An den Copernicus-Angaben zur globalen Durchschnittstemperatur nicht direkt ablesbar ist zudem, dass 2025 in vielen Regionen neue Temperaturrekorde erreicht wurden. Nach Berechnungen und Analysen der Nachrichtenagentur AFP wurden im vergangenen Jahr 120 neue monatliche Temperaturrekorde in mehr als 70 Ländern gemessen, insbesondere in der Sahelzone und im Westen Afrikas, aber auch in Ländern in Zentralasien wie Tadschikistan und Kasachstan sowie im Iran.

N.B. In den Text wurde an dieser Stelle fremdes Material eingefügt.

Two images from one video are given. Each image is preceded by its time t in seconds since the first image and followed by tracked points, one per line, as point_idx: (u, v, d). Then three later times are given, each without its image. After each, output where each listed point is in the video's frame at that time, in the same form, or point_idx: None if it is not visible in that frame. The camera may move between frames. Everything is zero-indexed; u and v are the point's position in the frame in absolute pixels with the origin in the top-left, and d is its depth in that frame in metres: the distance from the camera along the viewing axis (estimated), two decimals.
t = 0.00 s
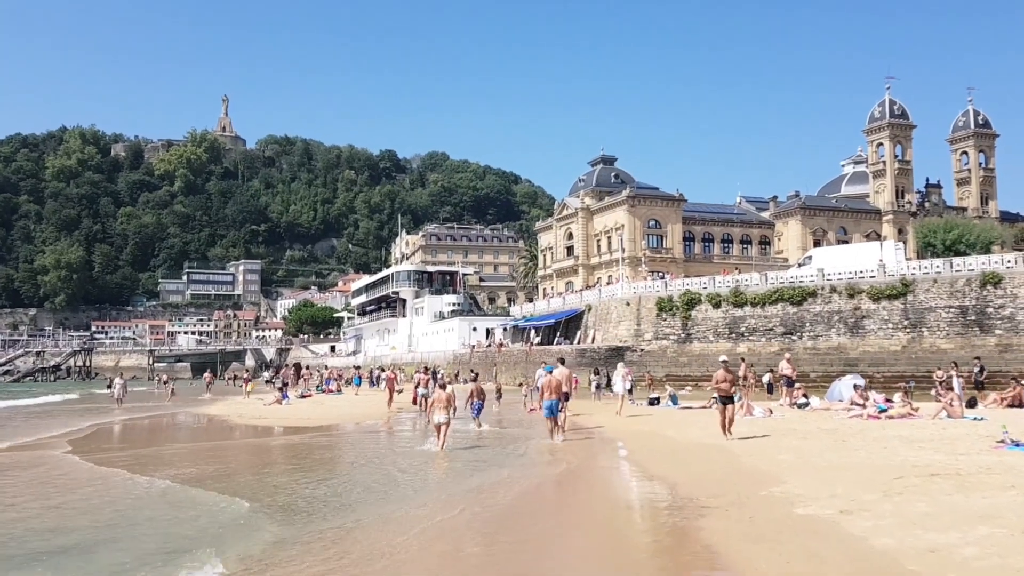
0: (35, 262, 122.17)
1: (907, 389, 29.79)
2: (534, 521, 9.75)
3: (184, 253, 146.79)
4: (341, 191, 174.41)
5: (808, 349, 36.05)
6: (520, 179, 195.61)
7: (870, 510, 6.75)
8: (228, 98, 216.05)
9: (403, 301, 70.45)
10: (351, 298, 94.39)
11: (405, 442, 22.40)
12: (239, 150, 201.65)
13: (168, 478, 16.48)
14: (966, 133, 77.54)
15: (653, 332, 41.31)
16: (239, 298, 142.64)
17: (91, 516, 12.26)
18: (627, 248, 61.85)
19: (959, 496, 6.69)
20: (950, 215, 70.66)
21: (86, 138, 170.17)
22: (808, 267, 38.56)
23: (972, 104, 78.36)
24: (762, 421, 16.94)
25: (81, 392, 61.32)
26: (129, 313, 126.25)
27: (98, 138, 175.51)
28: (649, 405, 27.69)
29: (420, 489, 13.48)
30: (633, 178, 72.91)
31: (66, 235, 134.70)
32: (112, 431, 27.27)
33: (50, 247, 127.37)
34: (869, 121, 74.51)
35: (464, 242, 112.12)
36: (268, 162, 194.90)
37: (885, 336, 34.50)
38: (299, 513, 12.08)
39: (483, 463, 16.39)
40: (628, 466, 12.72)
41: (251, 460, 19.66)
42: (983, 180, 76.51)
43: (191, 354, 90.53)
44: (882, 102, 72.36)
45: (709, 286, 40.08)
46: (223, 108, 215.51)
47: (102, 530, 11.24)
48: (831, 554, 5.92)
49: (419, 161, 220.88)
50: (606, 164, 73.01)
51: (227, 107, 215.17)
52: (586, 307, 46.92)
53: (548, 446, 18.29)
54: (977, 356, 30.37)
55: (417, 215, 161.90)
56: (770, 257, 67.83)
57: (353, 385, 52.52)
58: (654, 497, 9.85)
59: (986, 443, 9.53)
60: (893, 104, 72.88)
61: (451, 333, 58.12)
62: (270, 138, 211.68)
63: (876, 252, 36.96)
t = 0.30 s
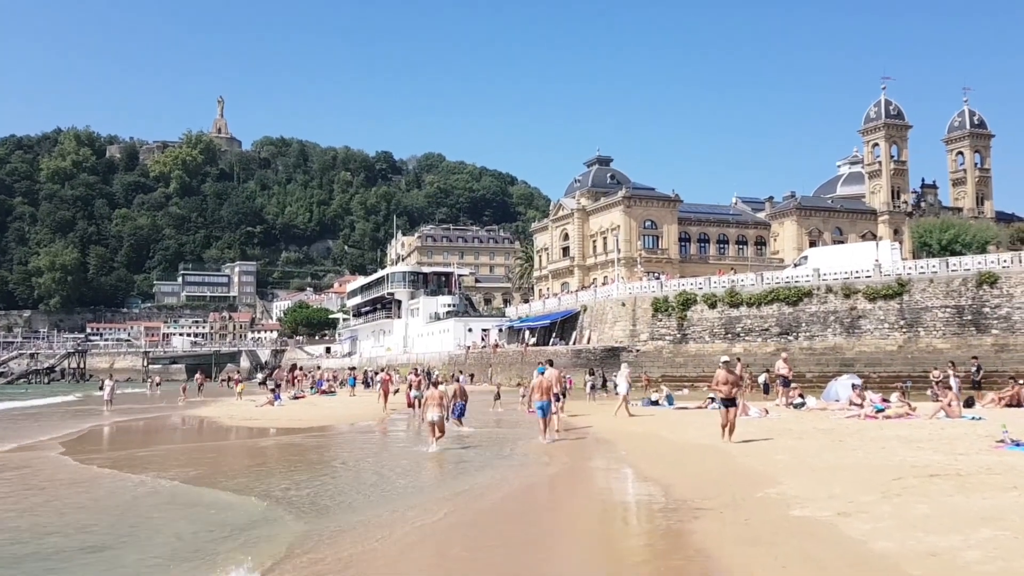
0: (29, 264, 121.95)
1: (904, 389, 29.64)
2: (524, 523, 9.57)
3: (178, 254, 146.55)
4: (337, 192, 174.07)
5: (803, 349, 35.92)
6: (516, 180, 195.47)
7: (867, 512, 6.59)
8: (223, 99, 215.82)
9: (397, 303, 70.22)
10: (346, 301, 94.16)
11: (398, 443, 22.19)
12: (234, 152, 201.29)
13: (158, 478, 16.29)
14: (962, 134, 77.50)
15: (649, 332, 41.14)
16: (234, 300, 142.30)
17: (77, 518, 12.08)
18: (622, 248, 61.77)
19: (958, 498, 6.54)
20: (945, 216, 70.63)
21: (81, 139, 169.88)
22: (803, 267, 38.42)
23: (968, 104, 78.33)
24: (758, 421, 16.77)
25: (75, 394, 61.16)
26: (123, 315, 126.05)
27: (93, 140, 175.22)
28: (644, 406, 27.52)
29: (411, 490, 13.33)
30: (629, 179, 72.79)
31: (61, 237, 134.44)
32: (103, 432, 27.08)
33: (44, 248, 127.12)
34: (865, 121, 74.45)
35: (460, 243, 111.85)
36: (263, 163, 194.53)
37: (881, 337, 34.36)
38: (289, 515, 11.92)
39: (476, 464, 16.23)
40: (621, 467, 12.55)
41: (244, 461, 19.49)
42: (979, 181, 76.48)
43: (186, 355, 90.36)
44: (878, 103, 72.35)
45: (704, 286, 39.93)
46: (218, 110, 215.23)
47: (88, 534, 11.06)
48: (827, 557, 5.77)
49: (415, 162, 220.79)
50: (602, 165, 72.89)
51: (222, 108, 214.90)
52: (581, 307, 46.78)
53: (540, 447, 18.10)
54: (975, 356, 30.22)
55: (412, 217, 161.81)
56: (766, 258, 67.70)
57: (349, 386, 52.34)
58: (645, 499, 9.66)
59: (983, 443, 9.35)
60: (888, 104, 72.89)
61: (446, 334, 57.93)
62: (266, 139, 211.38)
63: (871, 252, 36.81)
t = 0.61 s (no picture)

Zudem war 2025 von Extremwetterereignissen in Europa, Asien und Nordamerika geprägt. Außer Hitzewellen und heftigen Stürmen gab es unter anderem die heftigen Waldbrände rund um Los Angeles zu Jahresbeginn und zerstörerische Feuer in Spanien im Sommer.

Für 2026 gab Copernicus-Expertin Samantha Burgess keine Entwarnung. Sie erwarte, dass es zu den fünf heißesten Jahren auf Erden überhaupt gehören werde - "vielleicht vergleichbar mit 2025", prognostiziert sie.